======== DOCUMENT SEGMENT

ADAMTS13 regulation of VWF multimer distribution in severe COVID-19
Background: Consistent with fulminant endothelial cell activation, elevated plasma von Willebrand factor (VWF) antigen levels have been reported in patients with COVID-19. The multimeric size and function of VWF are normally regulated through A Disintegrin And Metalloprotease with ThrombSpondin Motif type 1 motif, member 13 (ADAMTS-13)--mediated proteolysis.
Objectives: This study investigated the hypothesis that ADAMTS-13 regulation of VWF multimer distribution may be impaired in severe acute respiratory syndrome-coronavirus-2 (SARS-CoV-2) infection contributing to the observed microvascular thrombosis.
Patients and methods: Patients with COVID-19 (n = 23) were recruited from the Beaumont Hospital Intensive Care Unit (ICU) in Dublin. Plasma VWF antigen, multimer distribution, ADAMTS-13 activity, and known inhibitors thereof were assessed.
Results: We observed markedly increased VWF collagen-binding activity in patients with severe COVID-19 compared to controls (median 509.1 versus 94.3 IU/dl). Conversely, plasma ADAMTS-13 activity was significantly reduced (median 68.2 IU/dl). In keeping with an increase in VWF:ADAMTS-13 ratio, abnormalities in VWF multimer distribution were common in patients with COVID-19, with reductions in high molecular weight VWF multimers. Terminal sialylation regulates VWF susceptibility to proteolysis by ADAMTS-13 and other proteases. We observed that both N- and O-linked sialylation were altered in severe COVID-19. Furthermore, plasma levels of the ADAMTS-13 inhibitors interleukin-6, thrombospondin-1, and platelet factor 4 were significantly elevated.

================
======== GIVEN RECORDS

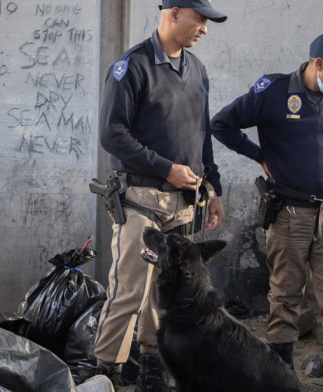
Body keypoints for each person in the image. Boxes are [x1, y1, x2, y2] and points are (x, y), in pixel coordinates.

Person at [211, 32, 323, 392]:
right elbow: (222, 124)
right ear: (319, 64)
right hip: (290, 212)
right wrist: (259, 155)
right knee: (286, 293)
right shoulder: (274, 93)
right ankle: (281, 372)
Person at [93, 1, 226, 390]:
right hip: (141, 200)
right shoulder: (132, 67)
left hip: (183, 206)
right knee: (130, 290)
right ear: (174, 13)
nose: (205, 28)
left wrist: (212, 188)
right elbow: (111, 134)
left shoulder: (196, 69)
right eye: (200, 19)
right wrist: (166, 167)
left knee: (163, 292)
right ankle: (106, 372)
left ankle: (152, 367)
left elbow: (202, 138)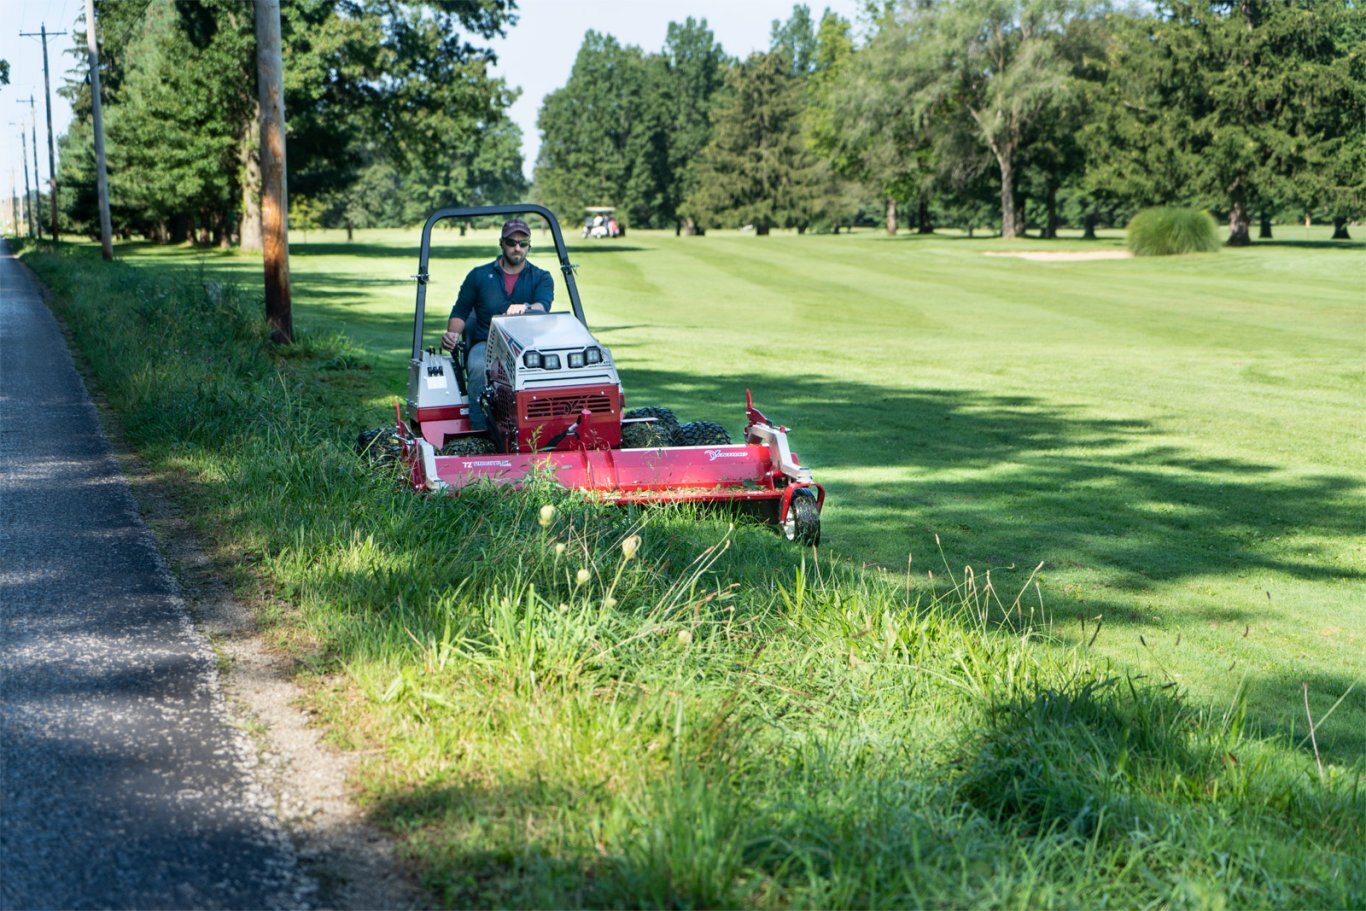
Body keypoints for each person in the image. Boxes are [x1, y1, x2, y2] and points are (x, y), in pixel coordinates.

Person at [441, 218, 554, 430]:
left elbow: (542, 308)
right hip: (487, 343)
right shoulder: (479, 276)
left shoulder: (541, 277)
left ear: (529, 245)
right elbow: (460, 312)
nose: (517, 248)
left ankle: (539, 427)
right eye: (512, 242)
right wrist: (453, 334)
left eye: (523, 243)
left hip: (527, 344)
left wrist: (526, 307)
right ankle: (480, 430)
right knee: (476, 365)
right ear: (501, 243)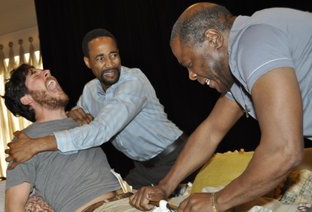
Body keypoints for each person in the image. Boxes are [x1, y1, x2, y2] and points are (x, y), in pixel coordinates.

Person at [129, 2, 312, 211]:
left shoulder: (254, 40)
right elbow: (212, 131)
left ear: (213, 38)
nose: (191, 76)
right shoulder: (239, 73)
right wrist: (164, 186)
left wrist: (217, 201)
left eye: (190, 64)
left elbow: (284, 150)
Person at [5, 28, 190, 189]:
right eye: (100, 58)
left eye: (114, 55)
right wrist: (73, 113)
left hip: (176, 156)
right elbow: (71, 117)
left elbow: (101, 131)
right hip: (144, 168)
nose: (110, 64)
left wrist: (35, 145)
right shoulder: (90, 90)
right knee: (122, 203)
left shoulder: (134, 80)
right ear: (88, 62)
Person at [3, 64, 122, 211]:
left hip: (127, 200)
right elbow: (13, 207)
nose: (47, 71)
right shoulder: (24, 141)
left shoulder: (82, 119)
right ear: (26, 98)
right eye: (35, 75)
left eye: (44, 71)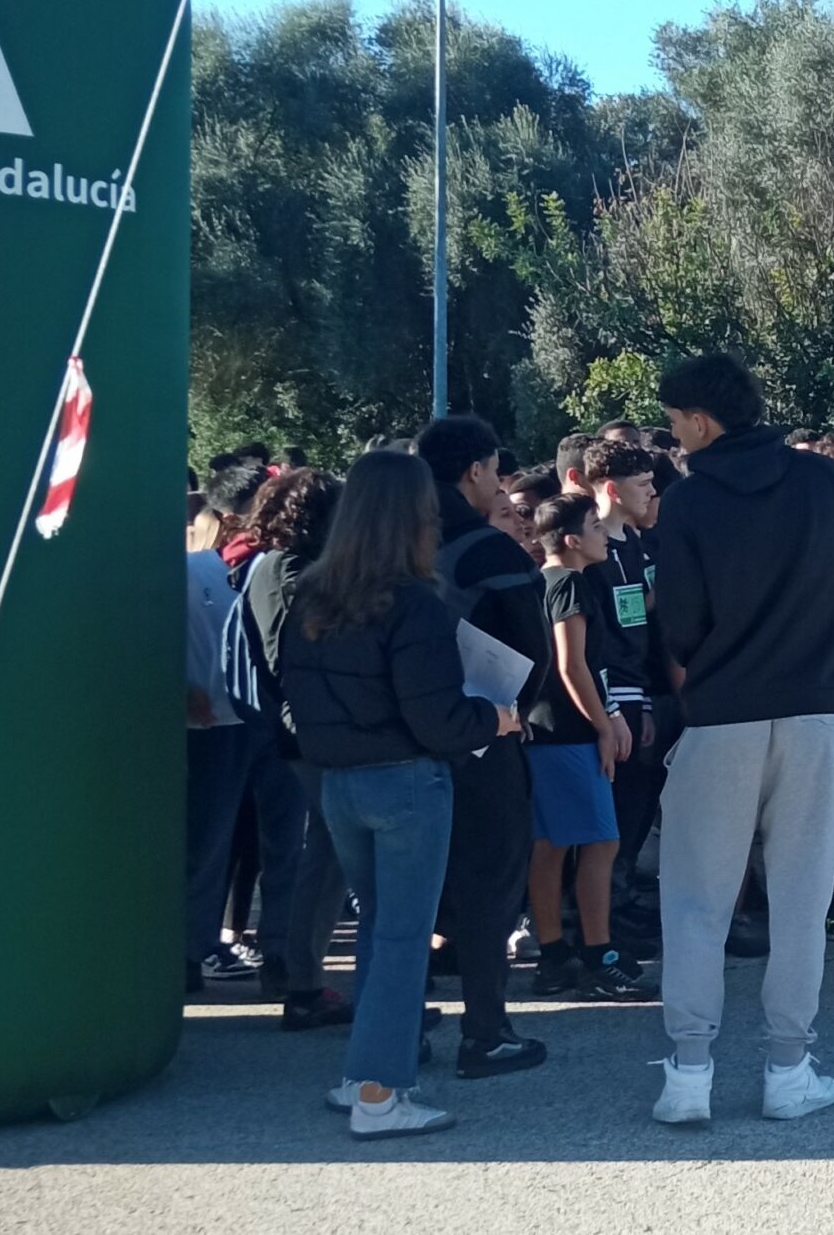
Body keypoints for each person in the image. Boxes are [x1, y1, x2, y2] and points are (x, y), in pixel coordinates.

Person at [647, 352, 834, 1128]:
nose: (673, 435)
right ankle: (788, 1066)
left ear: (703, 420)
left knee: (695, 905)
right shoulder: (824, 480)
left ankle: (688, 1070)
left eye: (676, 420)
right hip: (816, 717)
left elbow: (678, 627)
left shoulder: (686, 501)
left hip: (719, 721)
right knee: (800, 903)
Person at [275, 448, 517, 1139]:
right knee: (404, 933)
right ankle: (379, 1093)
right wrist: (494, 719)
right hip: (408, 779)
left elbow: (290, 694)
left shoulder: (310, 596)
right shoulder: (412, 601)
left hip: (339, 782)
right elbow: (437, 715)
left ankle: (362, 1073)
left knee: (382, 928)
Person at [415, 414, 550, 1080]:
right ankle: (486, 1029)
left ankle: (401, 1025)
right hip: (482, 735)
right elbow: (534, 648)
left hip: (401, 740)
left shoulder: (386, 543)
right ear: (474, 469)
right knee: (489, 882)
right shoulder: (488, 552)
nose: (499, 484)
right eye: (495, 470)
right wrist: (512, 715)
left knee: (408, 892)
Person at [229, 467, 357, 1028]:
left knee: (325, 851)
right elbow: (293, 658)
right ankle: (302, 977)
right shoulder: (291, 573)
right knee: (330, 853)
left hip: (297, 726)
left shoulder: (271, 566)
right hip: (310, 728)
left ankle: (301, 972)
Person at [521, 496, 651, 1001]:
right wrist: (603, 725)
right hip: (569, 732)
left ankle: (554, 955)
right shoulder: (571, 583)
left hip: (545, 728)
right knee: (601, 842)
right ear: (572, 540)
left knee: (551, 845)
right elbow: (571, 665)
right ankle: (599, 955)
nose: (604, 533)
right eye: (596, 526)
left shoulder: (542, 581)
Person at [185, 460, 269, 992]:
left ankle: (201, 946)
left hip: (240, 720)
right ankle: (190, 950)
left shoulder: (224, 569)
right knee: (205, 843)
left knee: (224, 844)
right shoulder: (196, 570)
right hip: (206, 728)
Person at [580, 437, 666, 946]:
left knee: (636, 804)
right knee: (607, 814)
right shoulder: (591, 548)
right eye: (642, 484)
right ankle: (597, 920)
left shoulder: (635, 544)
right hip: (608, 697)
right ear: (611, 489)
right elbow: (593, 637)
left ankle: (623, 897)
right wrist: (610, 706)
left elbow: (638, 616)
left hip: (638, 691)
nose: (652, 491)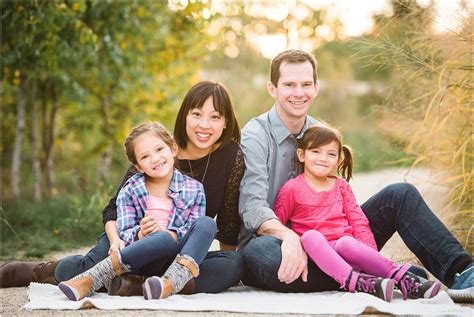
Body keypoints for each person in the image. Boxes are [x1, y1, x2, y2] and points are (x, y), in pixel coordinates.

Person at [238, 49, 473, 302]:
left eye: (306, 84)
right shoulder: (255, 135)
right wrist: (290, 238)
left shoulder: (320, 133)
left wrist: (368, 252)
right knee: (258, 254)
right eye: (289, 85)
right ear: (273, 89)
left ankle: (465, 275)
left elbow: (341, 204)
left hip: (338, 244)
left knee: (400, 194)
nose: (299, 93)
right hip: (278, 242)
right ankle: (381, 277)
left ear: (316, 88)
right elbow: (252, 207)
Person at [1, 81, 245, 296]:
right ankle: (39, 270)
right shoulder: (155, 150)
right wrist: (117, 240)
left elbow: (227, 220)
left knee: (233, 264)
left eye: (215, 117)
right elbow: (113, 209)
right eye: (196, 114)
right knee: (91, 264)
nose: (205, 125)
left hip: (179, 251)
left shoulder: (231, 156)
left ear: (225, 122)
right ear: (184, 117)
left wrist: (224, 260)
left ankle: (138, 285)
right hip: (131, 239)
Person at [274, 123, 442, 301]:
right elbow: (277, 223)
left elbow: (358, 221)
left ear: (338, 159)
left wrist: (371, 256)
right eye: (315, 152)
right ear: (302, 155)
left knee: (346, 242)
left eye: (331, 154)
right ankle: (357, 282)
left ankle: (405, 280)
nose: (323, 158)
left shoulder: (341, 187)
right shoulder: (291, 188)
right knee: (310, 237)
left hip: (347, 252)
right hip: (318, 256)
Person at [59, 122, 215, 301]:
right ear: (139, 166)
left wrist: (171, 235)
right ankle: (91, 278)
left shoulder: (194, 189)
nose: (155, 159)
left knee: (213, 233)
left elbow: (194, 231)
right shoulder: (131, 189)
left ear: (173, 149)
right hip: (141, 259)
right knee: (161, 239)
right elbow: (124, 233)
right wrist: (141, 234)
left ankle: (168, 283)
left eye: (159, 149)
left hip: (177, 259)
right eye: (145, 156)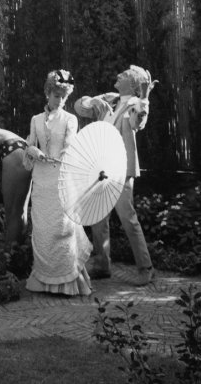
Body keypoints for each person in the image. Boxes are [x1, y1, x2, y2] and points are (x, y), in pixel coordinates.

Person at [74, 65, 157, 286]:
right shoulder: (110, 100)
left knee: (127, 218)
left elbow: (137, 122)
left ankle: (146, 268)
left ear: (131, 83)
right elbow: (78, 107)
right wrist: (92, 101)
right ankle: (102, 264)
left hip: (121, 171)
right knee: (98, 216)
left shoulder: (133, 104)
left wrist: (145, 97)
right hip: (102, 170)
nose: (117, 75)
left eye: (122, 75)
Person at [22, 70, 92, 296]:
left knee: (63, 230)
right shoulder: (35, 120)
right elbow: (29, 149)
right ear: (47, 93)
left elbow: (71, 146)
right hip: (41, 183)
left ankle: (68, 282)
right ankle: (42, 280)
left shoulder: (70, 119)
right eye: (56, 95)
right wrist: (32, 150)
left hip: (61, 180)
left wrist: (62, 154)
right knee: (43, 230)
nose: (60, 100)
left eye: (63, 96)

================

WHAT YOU WILL DO –
[A] Write out everything in the COVID-19 abstract from "Objectives: This study" down to "observed microvascular thrombosis.".
[B] Carry the COVID-19 abstract forward, starting after its last sentence.
The records have no connection to the COVID-19 abstract.

ANSWERS TO THE PROBLEMS –
[A]
Objectives: This study investigated the hypothesis that ADAMTS-13 regulation of VWF multimer distribution may be impaired in severe acute respiratory syndrome-coronavirus-2 (SARS-CoV-2) infection contributing to the observed microvascular thrombosis.

[B]
Conclusions: These findings support the hypothesis that SARS-CoV-2 is associated with profound quantitative and qualitative increases in plasma VWF levels, and a multifactorial down-regulation in ADAMTS-13 function. Further studies will be required to determine whether therapeutic interventions to correct ADAMTS-13-VWF multimer dysfunction may be useful in COVID-microvascular thrombosis and angiopathy.
Funding
Health Research Board COVID-19 Rapid Response award (COV19- 2020-086)
3M Foundation to RCSI University of Medicine and Health Sciences in support of COVID-19 research
Irish Clinical Academic Training (ICAT) Programme, supported by the Wellcome Trust and the Health Research Board (Grant Number 203930/B/16/Z)
Health Service Executive, National Doctors Training and Planning
Health and Social Care, Research and Development Division, Northern Ireland
National Children’s Research Centre Project Award (C/18/1)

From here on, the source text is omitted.